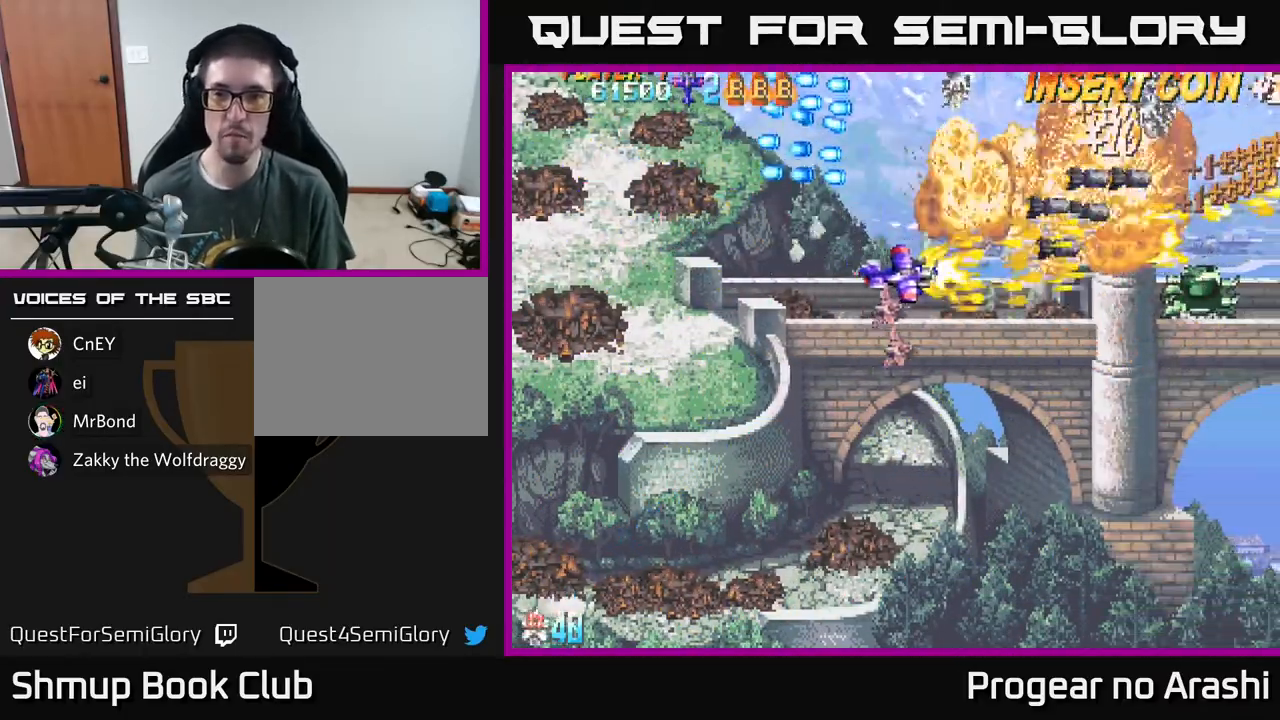
{"buttons": ["X", "DPAD_RIGHT"], "left_stick": "center", "events": [[33, "DPAD_DOWN", "up"], [183, "DPAD_RIGHT", "up"], [217, "DPAD_LEFT", "down"], [350, "DPAD_UP", "down"], [383, "DPAD_LEFT", "up"], [383, "DPAD_UP", "up"], [417, "DPAD_RIGHT", "down"]]}
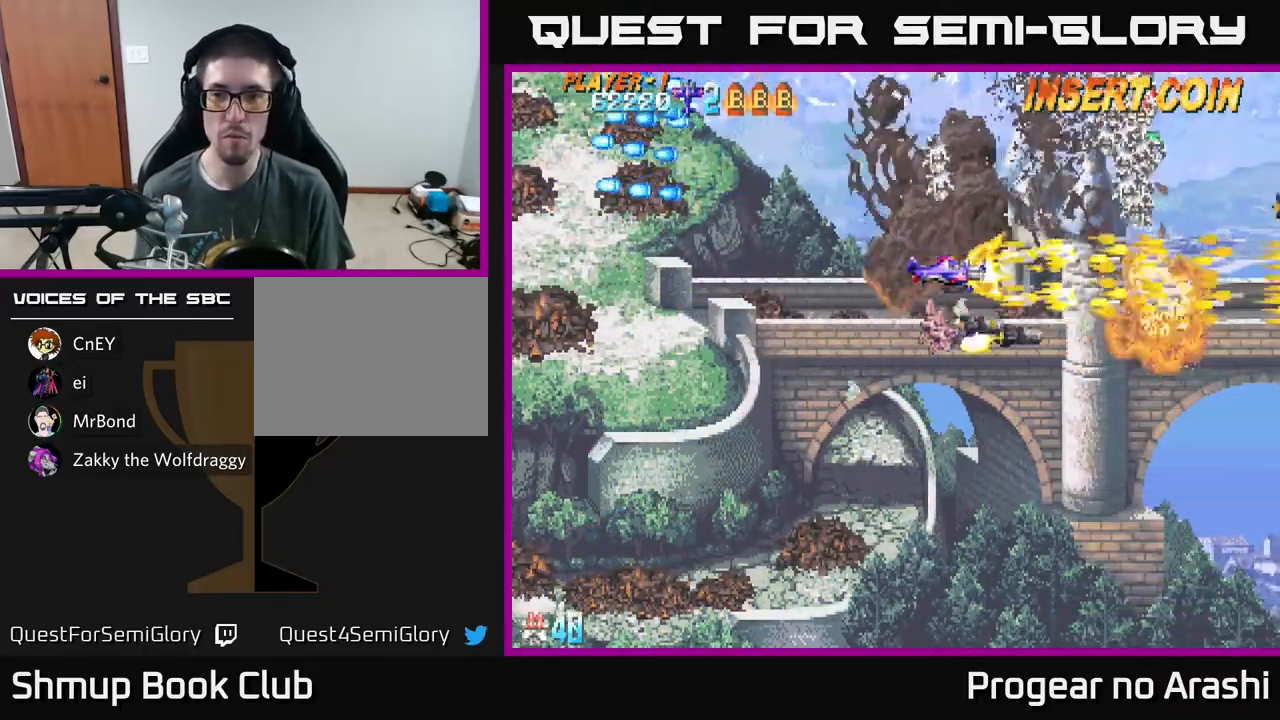
{"buttons": ["A", "DPAD_DOWN", "DPAD_RIGHT"], "left_stick": "center"}
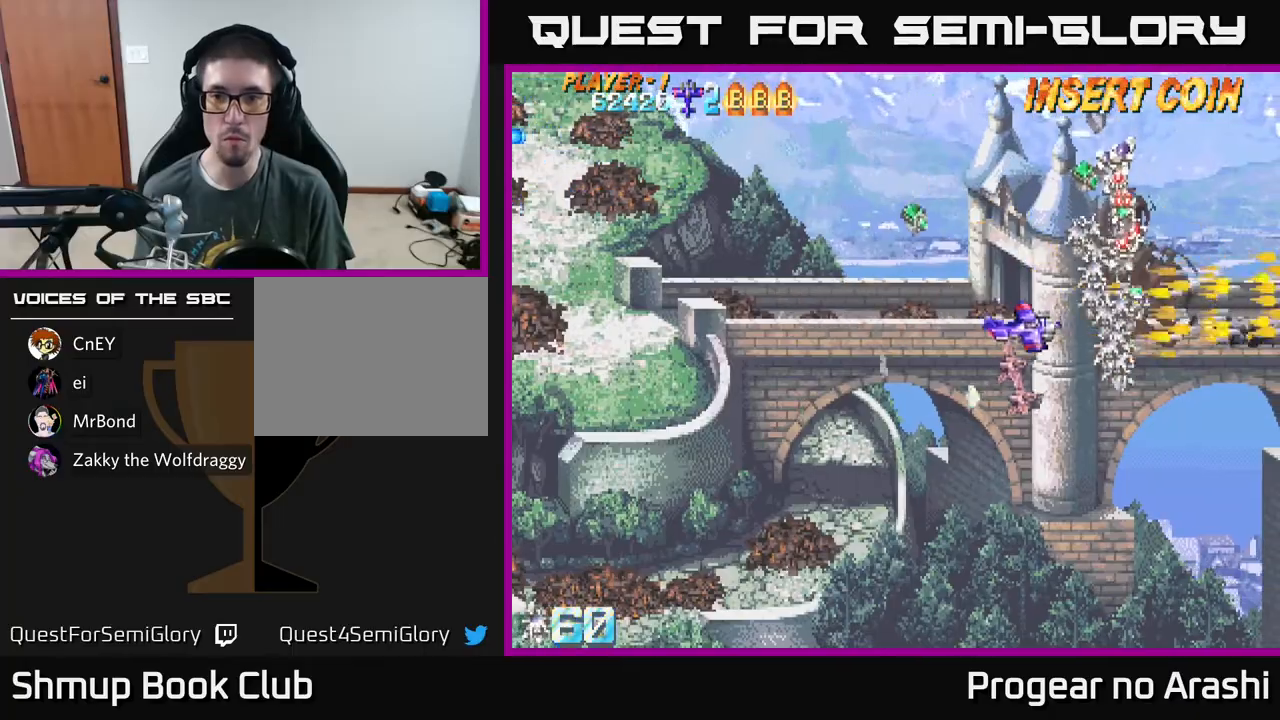
{"buttons": ["X", "DPAD_LEFT"], "left_stick": "center", "events": [[117, "DPAD_DOWN", "up"], [133, "DPAD_RIGHT", "up"], [167, "DPAD_LEFT", "down"], [233, "A", "up"], [333, "A", "down"], [367, "A", "up"], [433, "X", "down"]]}
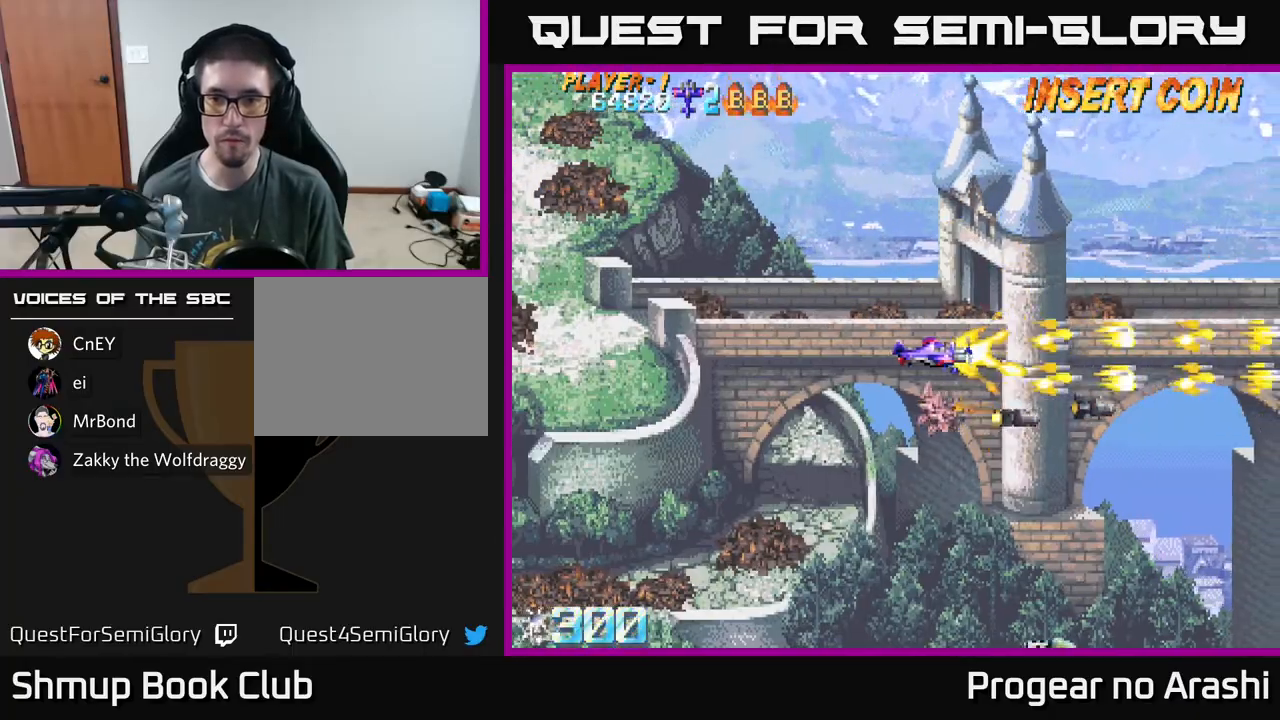
{"buttons": ["DPAD_DOWN"], "left_stick": "center", "events": [[233, "X", "up"], [433, "DPAD_DOWN", "down"], [450, "DPAD_LEFT", "up"]]}
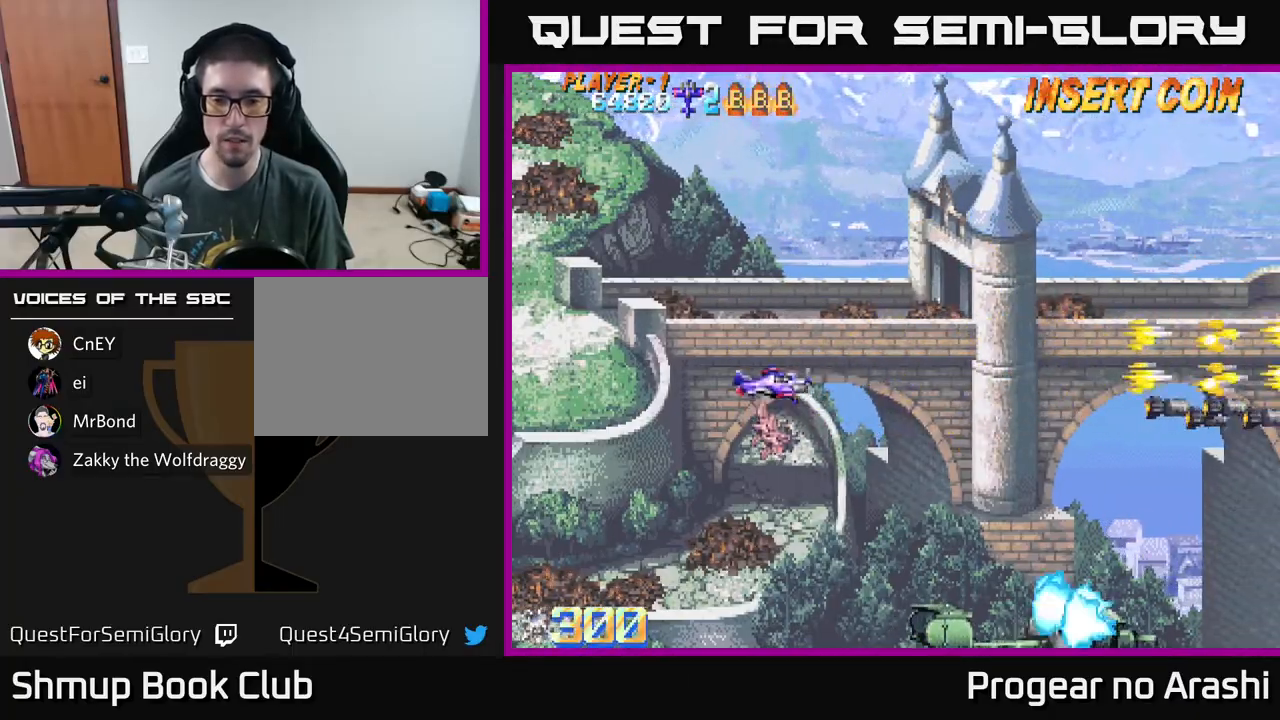
{"buttons": ["X", "DPAD_DOWN", "DPAD_RIGHT"], "left_stick": "center", "events": [[150, "X", "down"], [400, "DPAD_RIGHT", "down"]]}
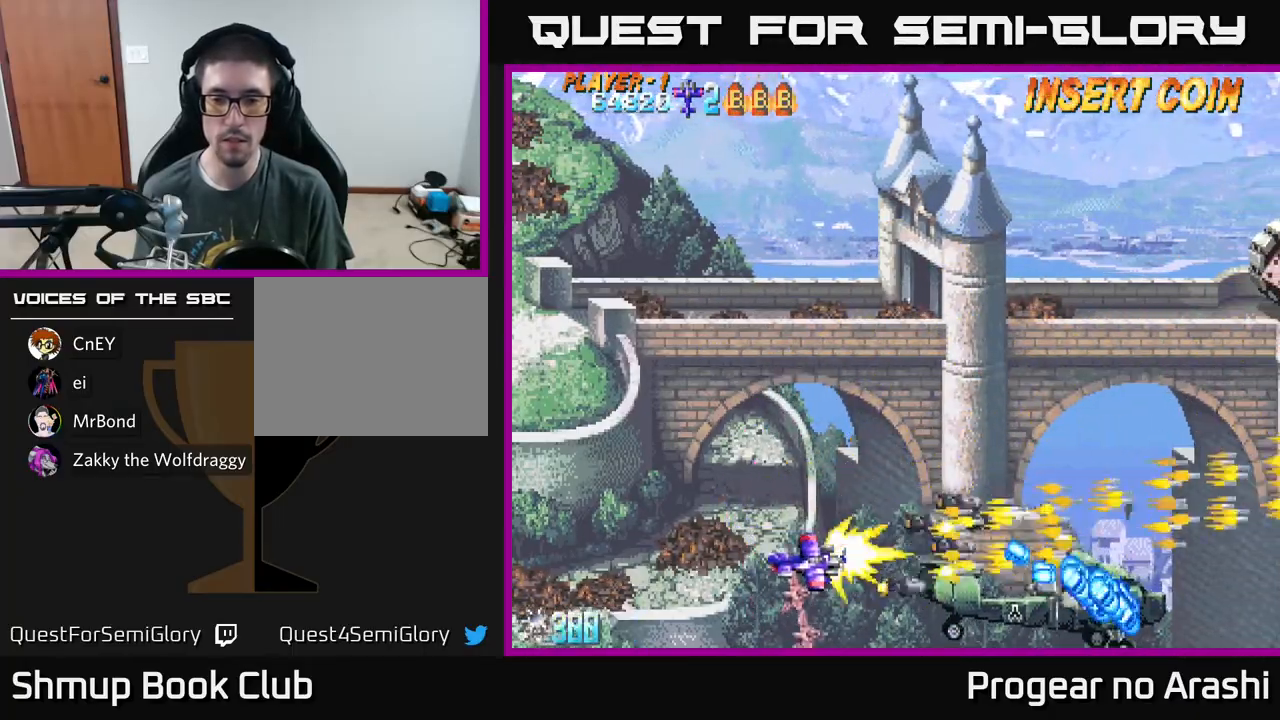
{"buttons": ["X", "DPAD_LEFT"], "left_stick": "center", "events": [[83, "DPAD_DOWN", "up"], [217, "DPAD_RIGHT", "up"], [217, "DPAD_UP", "down"], [283, "DPAD_LEFT", "down"], [300, "DPAD_LEFT", "up"], [300, "DPAD_UP", "up"], [383, "DPAD_LEFT", "down"]]}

= Exercise =
Take every entry above and transcribe it exactly, with no pictures in the copy.

= Response area =
{"buttons": ["X", "DPAD_RIGHT"], "left_stick": "center", "events": [[33, "DPAD_DOWN", "up"], [183, "DPAD_RIGHT", "up"], [217, "DPAD_LEFT", "down"], [350, "DPAD_UP", "down"], [383, "DPAD_LEFT", "up"], [383, "DPAD_UP", "up"], [417, "DPAD_RIGHT", "down"]]}
{"buttons": ["A", "DPAD_DOWN", "DPAD_RIGHT"], "left_stick": "center"}
{"buttons": ["X", "DPAD_LEFT"], "left_stick": "center", "events": [[117, "DPAD_DOWN", "up"], [133, "DPAD_RIGHT", "up"], [167, "DPAD_LEFT", "down"], [233, "A", "up"], [333, "A", "down"], [367, "A", "up"], [433, "X", "down"]]}
{"buttons": ["DPAD_DOWN"], "left_stick": "center", "events": [[233, "X", "up"], [433, "DPAD_DOWN", "down"], [450, "DPAD_LEFT", "up"]]}
{"buttons": ["X", "DPAD_DOWN", "DPAD_RIGHT"], "left_stick": "center", "events": [[150, "X", "down"], [400, "DPAD_RIGHT", "down"]]}
{"buttons": ["X", "DPAD_LEFT"], "left_stick": "center", "events": [[83, "DPAD_DOWN", "up"], [217, "DPAD_RIGHT", "up"], [217, "DPAD_UP", "down"], [283, "DPAD_LEFT", "down"], [300, "DPAD_LEFT", "up"], [300, "DPAD_UP", "up"], [383, "DPAD_LEFT", "down"]]}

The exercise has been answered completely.